● EXERCISE PROMPT: Supply the number of lines in the data below that hold "Start", and let that number be the whole answer.

======== PROVIDED RECORDS

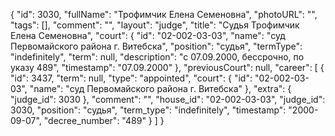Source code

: {
    "id": 3030,
    "fullName": "Трофимчик Елена Семеновна",
    "photoURL": "",
    "tags": [],
    "comment": "",
    "layout": "judge",
    "title": "Судья Трофимчик Елена Семеновна",
    "court": {
        "id": "02-002-03-03",
        "name": "суд Первомайского района г. Витебска",
        "position": "судья",
        "termType": "indefinitely",
        "term": null,
        "description": "c 07.09.2000, бессрочно, по указу 489",
        "timestamp": "07.09.2000"
    },
    "previousCourt": null,
    "career": [
        {
            "id": 3437,
            "term": null,
            "type": "appointed",
            "court": {
                "id": "02-002-03-03",
                "name": "суд Первомайского района г. Витебска"
            },
            "extra": {
                "judge_id": 3030
            },
            "comment": "",
            "house_id": "02-002-03-03",
            "judge_id": 3030,
            "position": "судья",
            "term_type": "indefinitely",
            "timestamp": "2000-09-07",
            "decree_number": "489"
        }
    ]
}
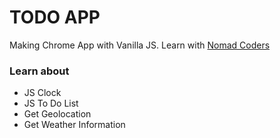 # TODO APP

Making Chrome App with Vanilla JS. Learn with <a href="https://nomadcoders.co/"> Nomad Coders </a>

<h3> Learn about </h3>
<ul>
  <li> JS Clock </li>
  <li> JS To Do List </li>
  <li> Get Geolocation </li>
  <li> Get Weather Information </li>
</ul>
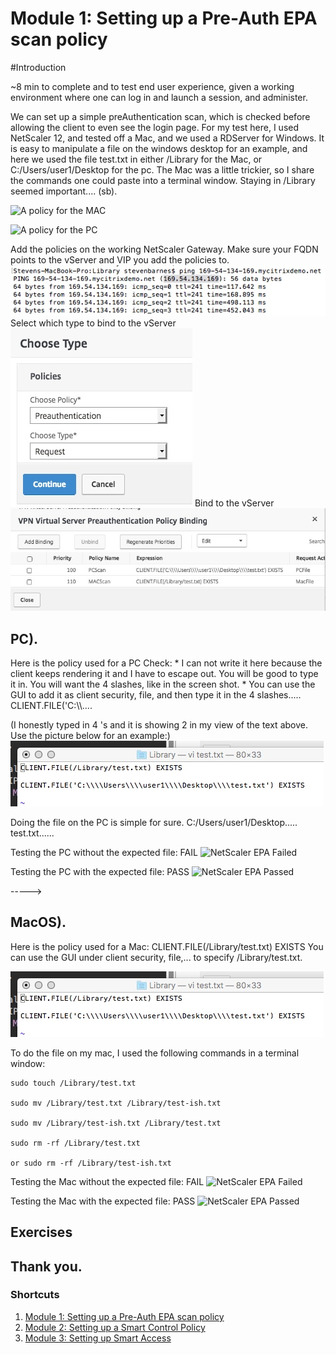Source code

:# Module 1: Setting up a Pre-Auth EPA scan policy

#Introduction

~8 min to complete and to test end user experience, given a working environment where one can log in and launch a session, and administer.

We can set up a simple preAuthentication scan, which is checked before allowing the client to even see the login page. For my test here, I used NetScaler 12, and tested off a Mac, and we used a RDServer for Windows. It is easy to manipulate a file on the windows desktop for an example, and here we used the file test.txt in either /Library for the Mac, or C:/Users/user1/Desktop for the pc. The Mac was a little trickier, so I share the commands one could paste into a terminal window. Staying in /Library seemed important.... (sb).

![A policy for the MAC](./images/NSepaMacAllow.gif)

![A policy for the PC](./images/NSepaPCAllow.gif)

Add the policies on the working NetScaler Gateway. Make sure your FQDN points to the vServer and VIP you add the policies to.
![Ping your FQDN](./images/ping.jpeg)
Select which type to bind to the vServer
![Select the type as you bind to the vServer](./images/type.jpeg)
Bind to the vServer
![Bind to the vServer](./images/bind.jpeg)

## PC).
Here is the policy used for a PC Check: * I can not write it here because the client keeps rendering it and I have to escape out. You will be good to type it in. You will want the 4 slashes, like in the screen shot. * You can use the GUI to add it as client security, file, and then type it in the 4 slashes.....    CLIENT.FILE('C:\\\\....

(I honestly typed in 4 \'s and it is showing 2 in my view of the text above. Use the picture below for an example:)
![For the PC, you want the four \'s](./images/policy.jpeg)

Doing the file on the PC is simple for sure. C:/Users/user1/Desktop..... test.txt......

Testing the PC without the expected file: FAIL
![NetScaler EPA Failed](./images/PCPreFail.gif)

Testing the PC with the expected file: PASS
![NetScaler EPA Passed](./images/PCPrePass.gif)

----->

## MacOS).
Here is the policy used for a Mac:
CLIENT.FILE(/Library/test.txt) EXISTS
You can use the GUI under client security, file,... to specify /Library/test.txt.

![CLIENT.FILE(/Library/test.txt](./images/policy.jpeg)

To do the file on my mac, I used the following commands in a terminal window:

	sudo touch /Library/test.txt

	sudo mv /Library/test.txt /Library/test-ish.txt

	sudo mv /Library/test-ish.txt /Library/test.txt

	sudo rm -rf /Library/test.txt

	or sudo rm -rf /Library/test-ish.txt

Testing the Mac without the expected file: FAIL
![NetScaler EPA Failed](./images/MacPreFail.gif)

Testing the Mac with the expected file: PASS
![NetScaler EPA Passed](./images/MacPrePass.gif)

## Exercises 

## Thank you. 

### Shortcuts
1. [Module 1: Setting up a Pre-Auth EPA scan policy](../Module1)
2. [Module 2: Setting up a Smart Control Policy](../Module2)
3. [Module 3: Setting up Smart Access](../Module3)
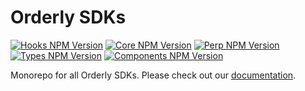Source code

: # Orderly SDKs

[![Hooks NPM Version](https://img.shields.io/npm/v/@orderly.network/hooks?label=@orderly.network/hooks&color=blue)](https://www.npmjs.com/package/@orderly.network/hooks)
[![Core NPM Version](https://img.shields.io/npm/v/@orderly.network/core?label=@orderly.network/core&color=blue)](https://www.npmjs.com/package/@orderly.network/core)
[![Perp NPM Version](https://img.shields.io/npm/v/@orderly.network/perp?label=@orderly.network/perp&color=blue)](https://www.npmjs.com/package/@orderly.network/perp)
[![Types NPM Version](https://img.shields.io/npm/v/@orderly.network/types?label=@orderly.network/types&color=blue)](https://www.npmjs.com/package/@orderly.network/types)
[![Components NPM Version](https://img.shields.io/npm/v/@orderly.network/react?label=@orderly.network/react&color=blue)](https://www.npmjs.com/package/@orderly.network/react)

Monorepo for all Orderly SDKs. Please check out our [documentation](https://orderly.network/docs/sdks).
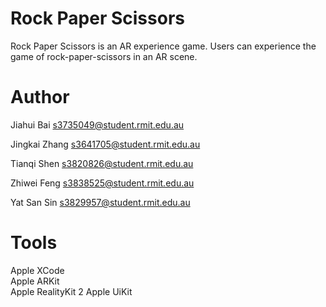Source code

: # Rock Paper Scissors
Rock Paper Scissors is an AR experience game. Users can experience the game of rock-paper-scissors in an AR scene.

# Author

Jiahui Bai s3735049@student.rmit.edu.au

Jingkai Zhang s3641705@student.rmit.edu.au

Tianqi Shen s3820826@student.rmit.edu.au

Zhiwei Feng s3838525@student.rmit.edu.au

Yat San Sin s3829957@student.rmit.edu.au

# Tools

Apple XCode  
Apple ARKit  
Apple RealityKit 2
Apple UiKit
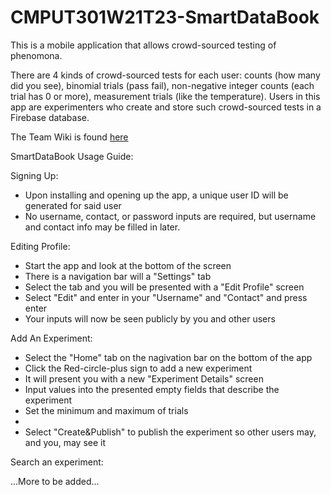 # CMPUT301W21T23-SmartDataBook

This is a mobile application that allows crowd-sourced testing of phenomona. <br/>

There are 4 kinds of crowd-sourced tests for each user: counts (how many did you see), binomial trials (pass fail), non-negative integer counts (each trial has 0 or more), measurement trials (like the temperature). Users in this app are experimenters who create and store such crowd-sourced tests in a Firebase database. <br/>

The Team Wiki is found [here](https://github.com/CMPUT301W21T23/CMPUT301W21T23-SmartDataBook/wiki)

SmartDataBook Usage Guide:

Signing Up:
  - Upon installing and opening up the app, a unique user ID will be generated for said user
  - No username, contact, or password inputs are required, but username and contact info may be filled in later.

Editing Profile:
  - Start the app and look at the bottom of the screen
  - There is a navigation bar will a "Settings" tab
  - Select the tab and you will be presented with a "Edit Profile" screen
  - Select "Edit" and enter in your "Username" and "Contact" and press enter
  - Your inputs will now be seen publicly by you and other users

Add An Experiment:
  - Select the "Home" tab on the nagivation bar on the bottom of the app
  - Click the Red-circle-plus sign to add a new experiment
  - It will present you with a new "Experiment Details" screen 
  - Input values into the presented empty fields that describe the experiment
  - Set the minimum and maximum of trials
  - 
  - Select "Create&Publish" to publish the experiment so other users may, and you, may see it


Search an experiment:
  

...More to be added...

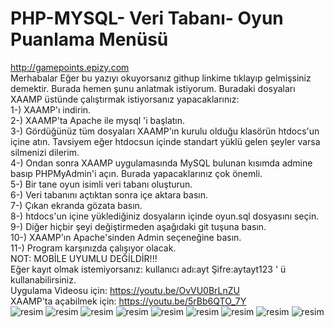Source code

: # PHP-MYSQL- Veri Tabanı- Oyun Puanlama Menüsü
http://gamepoints.epizy.com <br>
 Merhabalar Eğer bu yazıyı okuyorsanız githup linkime tıklayıp gelmişsiniz demektir. Burada hemen şunu anlatmak istiyorum. Buradaki dosyaları XAAMP üstünde çalıştırmak istiyorsanız yapacaklarınız:<br>
 1-) XAAMP'ı indirin.<br>
 2-) XAAMP'ta Apache ile mysql 'i başlatın.<br>
 3-) Gördüğünüz tüm dosyaları XAAMP'ın kurulu olduğu klasörün htdocs'un içine atın. Tavsiyem eğer htdocsun içinde standart yüklü gelen şeyler varsa silmenizi dilerim.<br>
4-) Ondan sonra XAAMP uygulamasında MySQL bulunan kısımda admine basıp PHPMyAdmin'i açın. Burada yapacaklarınız çok önemli.<br>
5-) Bir tane oyun isimli veri tabanı oluşturun.<br>
6-) Veri tabanını açtıktan sonra içe aktara basın.<br>
7-) Çıkan ekranda gözata basın.<br>
8-) htdocs'un içine yüklediğiniz dosyaların içinde oyun.sql dosyasını seçin.<br>
9-) Diğer hiçbir şeyi değiştirmeden aşağıdaki git tuşuna basın.<br>
10-) XAAMP'ın Apache'sinden Admin seçeneğine basın.<br>
11-) Program karşınızda çalışıyor olacak.<br>
NOT: MOBİLE UYUMLU DEĞİLDİR!!!<br>
Eğer kayıt olmak istemiyorsanız: kullanıcı adı:ayt Şifre:aytayt123 ' ü kullanabilirsiniz. <br>
Uygulama Videosu için: https://youtu.be/OvVU0BrLnZU <br>
XAAMP'ta açabilmek için: https://youtu.be/5rBb6QTO_7Y <br>
![resim](https://github.com/Aytacus/PHP-MYSQL--Veri-Taban---Oyun-Puanlama-Men-s-/assets/92356087/62807d6d-a0a6-47a0-aa1e-05594e0d8d3c)
![resim](https://github.com/Aytacus/PHP-MYSQL--Veri-Taban---Oyun-Puanlama-Men-s-/assets/92356087/87aa3cda-6e13-4c50-8784-2efde5548afe)
![resim](https://github.com/Aytacus/PHP-MYSQL--Veri-Taban---Oyun-Puanlama-Men-s-/assets/92356087/a1de4195-2b96-488c-a8db-f5a977780ce1)
![resim](https://github.com/Aytacus/PHP-MYSQL--Veri-Taban---Oyun-Puanlama-Men-s-/assets/92356087/aac33a42-d6ee-47c5-92aa-c141433890b7)
![resim](https://github.com/Aytacus/PHP-MYSQL--Veri-Taban---Oyun-Puanlama-Men-s-/assets/92356087/2400945e-ebc4-4e12-8242-07f487991f1a)
![resim](https://github.com/Aytacus/PHP-MYSQL--Veri-Taban---Oyun-Puanlama-Men-s-/assets/92356087/387a9f9c-50ca-418b-a3cd-57d266525e58)
![resim](https://github.com/Aytacus/PHP-MYSQL--Veri-Taban---Oyun-Puanlama-Men-s-/assets/92356087/ec6b5cdb-ec34-4cdd-9ea2-4973b384254f)
![resim](https://github.com/Aytacus/PHP-MYSQL--Veri-Taban---Oyun-Puanlama-Men-s-/assets/92356087/5560ed9c-2405-45d8-8de1-e90026a43a17)
![resim](https://github.com/Aytacus/PHP-MYSQL--Veri-Taban---Oyun-Puanlama-Men-s-/assets/92356087/39c831a2-4ebf-482a-b275-3a85d8b8d6d4)


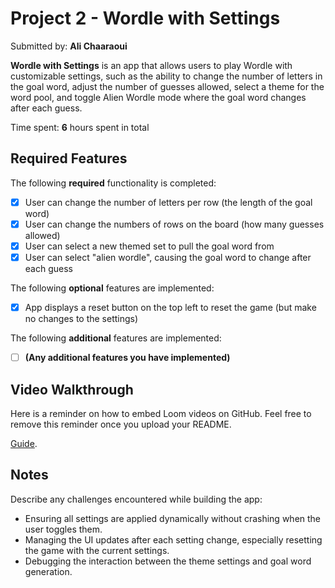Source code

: 
# Project 2 - **Wordle with Settings**

Submitted by: **Ali Chaaraoui**

**Wordle with Settings** is an app that allows users to play Wordle with customizable settings, such as the ability to change the number of letters in the goal word, adjust the number of guesses allowed, select a theme for the word pool, and toggle Alien Wordle mode where the goal word changes after each guess.

Time spent: **6** hours spent in total

## Required Features

The following **required** functionality is completed:

- [x] User can change the number of letters per row (the length of the goal word)
- [x] User can change the numbers of rows on the board (how many guesses allowed)
- [x] User can select a new themed set to pull the goal word from
- [x] User can select "alien wordle", causing the goal word to change after each guess

The following **optional** features are implemented:

- [x] App displays a reset button on the top left to reset the game (but make no changes to the settings)

The following **additional** features are implemented:

- [ ] **(Any additional features you have implemented)**

## Video Walkthrough

Here is a reminder on how to embed Loom videos on GitHub. Feel free to remove this reminder once you upload your README. 

[Guide](https://youtu.be/JA0XjtTOpd8).

## Notes

Describe any challenges encountered while building the app:

- Ensuring all settings are applied dynamically without crashing when the user toggles them.
- Managing the UI updates after each setting change, especially resetting the game with the current settings.
- Debugging the interaction between the theme settings and goal word generation.

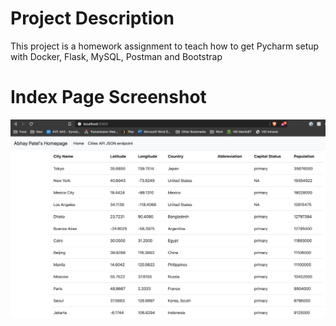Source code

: # Project Description
This project is a homework assignment to teach how to get Pycharm setup with Docker, Flask, MySQL, Postman and Bootstrap

# Index Page Screenshot
![index page output](screenshots/index.png)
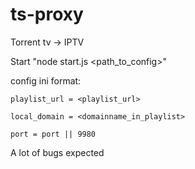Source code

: ts-proxy
========

Torrent tv -> IPTV


Start "node start.js <path_to_config>"

config ini format:

    playlist_url = <playlist_url>

    local_domain = <domainname_in_playlist>

    port = port || 9980



A lot of bugs expected
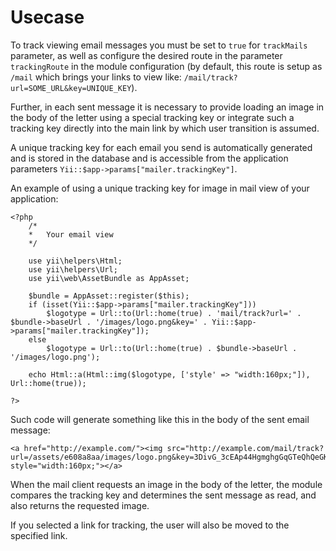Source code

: # Usecase

To track viewing email messages you must be set to `true` for `trackMails` parameter, as well as configure the desired route in the parameter` trackingRoute` in the module configuration (by default, this route is setup as `/mail` which brings your links to view like: `/mail/track?url=SOME_URL&key=UNIQUE_KEY`).

Further, in each sent message it is necessary to provide loading an image in the body of the letter using a special tracking key or integrate such a tracking key directly into the main link by which user transition is assumed.
 
A unique tracking key for each email you send is automatically generated and is stored in the database and is accessible from the application parameters `Yii::$app->params["mailer.trackingKey"]`.

An example of using a unique tracking key for image in mail view of your application:

    <?php
        /*
        *   Your email view
        */
        
        use yii\helpers\Html;
        use yii\helpers\Url;
        use yii\web\AssetBundle as AppAsset;
        
        $bundle = AppAsset::register($this);
        if (isset(Yii::$app->params["mailer.trackingKey"]))
            $logotype = Url::to(Url::home(true) . 'mail/track?url=' . $bundle->baseUrl . '/images/logo.png&key=' . Yii::$app->params["mailer.trackingKey"]);
        else
            $logotype = Url::to(Url::home(true) . $bundle->baseUrl . '/images/logo.png');
            
        echo Html::a(Html::img($logotype, ['style' => "width:160px;"]), Url::home(true));
        
    ?>
    
Such code will generate something like this in the body of the sent email message:

    <a href="http://example.com/"><img src="http://example.com/mail/track?url=/assets/e608a8aa/images/logo.png&key=3DivG_3cEAp44HgmghgGqGTeQhQeGKlNxv" style="width:160px;"></a>
    
When the mail client requests an image in the body of the letter, the module compares the tracking key and determines the sent message as read, and also returns the requested image.

If you selected a link for tracking, the user will also be moved to the specified link.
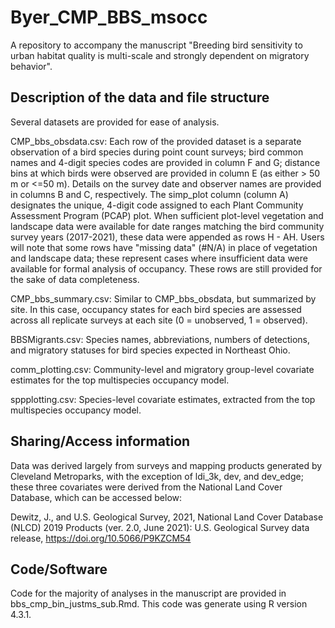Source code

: # Byer_CMP_BBS_msocc
A repository to accompany the manuscript "Breeding bird sensitivity to urban habitat quality is multi-scale and strongly dependent on migratory behavior".

## Description of the data and file structure

Several datasets are provided for ease of analysis.

CMP_bbs_obsdata.csv: Each row of the provided dataset is a separate observation of a bird species during point count surveys; bird common names and 4-digit species codes are provided in column F and G; distance bins at which birds were observed are provided in column E (as either > 50 m or <=50 m). Details on the survey date and observer names are provided in columns B and C, respectively. The simp_plot column (column A) designates the unique, 4-digit code assigned to each Plant Community Assessment Program (PCAP) plot. When sufficient plot-level vegetation and landscape data were available for date ranges matching the bird community survey years (2017-2021), these data were appended as rows H - AH. Users will note that some rows have "missing data" (#N/A) in place of vegetation and landscape data; these represent cases where insufficient data were available for formal analysis of occupancy. These rows are still provided for the sake of data completeness.

CMP_bbs_summary.csv: Similar to CMP_bbs_obsdata, but summarized by site. In this case, occupancy states for each bird species are assessed across all replicate surveys at each site (0 = unobserved, 1 = observed).

BBSMigrants.csv: Species names, abbreviations, numbers of detections, and migratory statuses for bird species expected in Northeast Ohio.

comm_plotting.csv: Community-level and migratory group-level covariate estimates for the top multispecies occupancy model.

sppplotting.csv: Species-level covariate estimates, extracted from the top multispecies occupancy model.

## Sharing/Access information

Data was derived largely from surveys and mapping products generated by Cleveland Metroparks, with the exception of ldi_3k, dev, and dev_edge; these three covariates were derived from the National Land Cover Database, which can be accessed below:

Dewitz, J., and U.S. Geological Survey, 2021, National Land Cover Database (NLCD) 2019 Products (ver. 2.0, June 2021): U.S. Geological Survey data release, https://doi.org/10.5066/P9KZCM54

## Code/Software

Code for the majority of analyses in the manuscript are provided in bbs_cmp_bin_justms_sub.Rmd. This code was generate using R version 4.3.1.

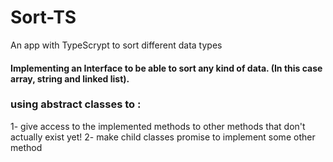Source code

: # Sort-TS
An app with TypeScrypt to sort different data types
#### Implementing an Interface to be able to sort any kind of data. (In this case array, string and linked list).
### using abstract classes to :
1- give access to the implemented methods to other methods that don't actually exist yet!
2- make child classes promise to implement some other method
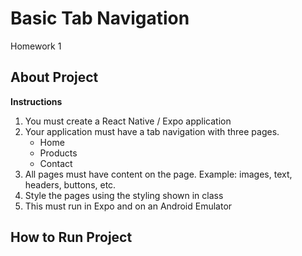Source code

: # Basic Tab Navigation

Homework 1

## About Project

**Instructions**

1. You must create a React Native / Expo application
2. Your application must have a tab navigation with three pages.
   - Home
   - Products
   - Contact
3. All pages must have content on the page. Example: images, text, headers, buttons, etc.
4. Style the pages using the styling shown in class
5. This must run in Expo and on an Android Emulator

## How to Run Project

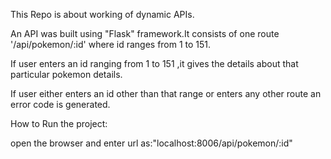 This Repo is about working of dynamic APIs.

An API was built using "Flask" framework.It consists of one route '/api/pokemon/:id' where id ranges from 1 to 151.

If user enters an id ranging from 1 to 151 ,it gives the details about that particular pokemon details.

If user either enters an id other than that range or enters any other route an error code is generated.

How to Run the project:

open the browser and enter url as:"localhost:8006/api/pokemon/:id"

================

● SOLUTION FOR THIS TASK: 2